Breve compito
Riporta le righe di tutti i record sotto forma di lista JSON di stringhe, una stringa per ciascuna riga, tralasciando le righe vuote.
☆ ☆ ☆ ☆ ☆ ☆ ☆
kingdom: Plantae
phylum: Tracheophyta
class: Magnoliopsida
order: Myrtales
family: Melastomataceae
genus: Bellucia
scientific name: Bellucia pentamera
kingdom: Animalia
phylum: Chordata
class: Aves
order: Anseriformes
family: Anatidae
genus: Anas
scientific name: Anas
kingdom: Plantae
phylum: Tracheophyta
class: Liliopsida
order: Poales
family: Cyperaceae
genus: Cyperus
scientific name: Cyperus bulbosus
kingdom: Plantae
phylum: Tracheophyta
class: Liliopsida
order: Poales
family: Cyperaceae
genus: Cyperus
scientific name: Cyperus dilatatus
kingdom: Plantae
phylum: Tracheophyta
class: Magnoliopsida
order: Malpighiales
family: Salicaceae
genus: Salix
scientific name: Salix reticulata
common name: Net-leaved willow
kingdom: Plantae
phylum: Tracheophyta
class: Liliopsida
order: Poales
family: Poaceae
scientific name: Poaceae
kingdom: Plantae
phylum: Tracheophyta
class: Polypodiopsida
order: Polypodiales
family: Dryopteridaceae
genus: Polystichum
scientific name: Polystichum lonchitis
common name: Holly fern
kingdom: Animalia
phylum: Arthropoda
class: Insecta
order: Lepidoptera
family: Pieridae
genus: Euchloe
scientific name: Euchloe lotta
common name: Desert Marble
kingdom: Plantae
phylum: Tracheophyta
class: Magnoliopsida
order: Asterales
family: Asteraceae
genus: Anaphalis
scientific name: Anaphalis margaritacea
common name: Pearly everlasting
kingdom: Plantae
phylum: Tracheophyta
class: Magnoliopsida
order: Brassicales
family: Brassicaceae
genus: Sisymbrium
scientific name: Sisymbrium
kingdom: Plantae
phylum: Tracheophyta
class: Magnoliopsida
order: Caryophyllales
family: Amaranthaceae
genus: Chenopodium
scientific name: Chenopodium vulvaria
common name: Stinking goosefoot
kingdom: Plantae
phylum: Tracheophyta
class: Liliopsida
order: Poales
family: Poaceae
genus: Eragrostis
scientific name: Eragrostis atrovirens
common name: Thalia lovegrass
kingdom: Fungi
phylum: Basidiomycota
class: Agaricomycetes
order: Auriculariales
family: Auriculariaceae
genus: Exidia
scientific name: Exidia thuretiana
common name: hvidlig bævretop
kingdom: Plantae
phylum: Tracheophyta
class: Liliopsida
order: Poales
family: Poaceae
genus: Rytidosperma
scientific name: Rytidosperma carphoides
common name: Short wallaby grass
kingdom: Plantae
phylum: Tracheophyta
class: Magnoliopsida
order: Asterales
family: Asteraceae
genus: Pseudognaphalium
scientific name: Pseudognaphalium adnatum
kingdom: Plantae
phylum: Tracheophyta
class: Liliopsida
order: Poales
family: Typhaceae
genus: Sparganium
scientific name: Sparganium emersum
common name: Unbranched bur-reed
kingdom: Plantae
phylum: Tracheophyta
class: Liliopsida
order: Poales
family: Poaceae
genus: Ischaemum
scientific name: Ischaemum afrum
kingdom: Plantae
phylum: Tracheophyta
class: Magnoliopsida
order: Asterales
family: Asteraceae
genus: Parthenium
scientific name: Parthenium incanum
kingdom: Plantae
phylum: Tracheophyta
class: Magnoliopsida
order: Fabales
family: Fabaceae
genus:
☆ ☆ ☆ ☆ ☆ ☆ ☆
La risposta
[
  "kingdom: Plantae",
  "phylum: Tracheophyta",
  "class: Magnoliopsida",
  "order: Myrtales",
  "family: Melastomataceae",
  "genus: Bellucia",
  "scientific name: Bellucia pentamera",
  "kingdom: Animalia",
  "phylum: Chordata",
  "class: Aves",
  "order: Anseriformes",
  "family: Anatidae",
  "genus: Anas",
  "scientific name: Anas",
  "kingdom: Plantae",
  "phylum: Tracheophyta",
  "class: Liliopsida",
  "order: Poales",
  "family: Cyperaceae",
  "genus: Cyperus",
  "scientific name: Cyperus bulbosus",
  "kingdom: Plantae",
  "phylum: Tracheophyta",
  "class: Liliopsida",
  "order: Poales",
  "family: Cyperaceae",
  "genus: Cyperus",
  "scientific name: Cyperus dilatatus",
  "kingdom: Plantae",
  "phylum: Tracheophyta",
  "class: Magnoliopsida",
  "order: Malpighiales",
  "family: Salicaceae",
  "genus: Salix",
  "scientific name: Salix reticulata",
  "common name: Net-leaved willow",
  "kingdom: Plantae",
  "phylum: Tracheophyta",
  "class: Liliopsida",
  "order: Poales",
  "family: Poaceae",
  "scientific name: Poaceae",
  "kingdom: Plantae",
  "phylum: Tracheophyta",
  "class: Polypodiopsida",
  "order: Polypodiales",
  "family: Dryopteridaceae",
  "genus: Polystichum",
  "scientific name: Polystichum lonchitis",
  "common name: Holly fern",
  "kingdom: Animalia",
  "phylum: Arthropoda",
  "class: Insecta",
  "order: Lepidoptera",
  "family: Pieridae",
  "genus: Euchloe",
  "scientific name: Euchloe lotta",
  "common name: Desert Marble",
  "kingdom: Plantae",
  "phylum: Tracheophyta",
  "class: Magnoliopsida",
  "order: Asterales",
  "family: Asteraceae",
  "genus: Anaphalis",
  "scientific name: Anaphalis margaritacea",
  "common name: Pearly everlasting",
  "kingdom: Plantae",
  "phylum: Tracheophyta",
  "class: Magnoliopsida",
  "order: Brassicales",
  "family: Brassicaceae",
  "genus: Sisymbrium",
  "scientific name: Sisymbrium",
  "kingdom: Plantae",
  "phylum: Tracheophyta",
  "class: Magnoliopsida",
  "order: Caryophyllales",
  "family: Amaranthaceae",
  "genus: Chenopodium",
  "scientific name: Chenopodium vulvaria",
  "common name: Stinking goosefoot",
  "kingdom: Plantae",
  "phylum: Tracheophyta",
  "class: Liliopsida",
  "order: Poales",
  "family: Poaceae",
  "genus: Eragrostis",
  "scientific name: Eragrostis atrovirens",
  "common name: Thalia lovegrass",
  "kingdom: Fungi",
  "phylum: Basidiomycota",
  "class: Agaricomycetes",
  "order: Auriculariales",
  "family: Auriculariaceae",
  "genus: Exidia",
  "scientific name: Exidia thuretiana",
  "common name: hvidlig bævretop",
  "kingdom: Plantae",
  "phylum: Tracheophyta",
  "class: Liliopsida",
  "order: Poales",
  "family: Poaceae",
  "genus: Rytidosperma",
  "scientific name: Rytidosperma carphoides",
  "common name: Short wallaby grass",
  "kingdom: Plantae",
  "phylum: Tracheophyta",
  "class: Magnoliopsida",
  "order: Asterales",
  "family: Asteraceae",
  "genus: Pseudognaphalium",
  "scientific name: Pseudognaphalium adnatum",
  "kingdom: Plantae",
  "phylum: Tracheophyta",
  "class: Liliopsida",
  "order: Poales",
  "family: Typhaceae",
  "genus: Sparganium",
  "scientific name: Sparganium emersum",
  "common name: Unbranched bur-reed",
  "kingdom: Plantae",
  "phylum: Tracheophyta",
  "class: Liliopsida",
  "order: Poales",
  "family: Poaceae",
  "genus: Ischaemum",
  "scientific name: Ischaemum afrum",
  "kingdom: Plantae",
  "phylum: Tracheophyta",
  "class: Magnoliopsida",
  "order: Asterales",
  "family: Asteraceae",
  "genus: Parthenium",
  "scientific name: Parthenium incanum",
  "kingdom: Plantae",
  "phylum: Tracheophyta",
  "class: Magnoliopsida",
  "order: Fabales",
  "family: Fabaceae",
  "genus:"
]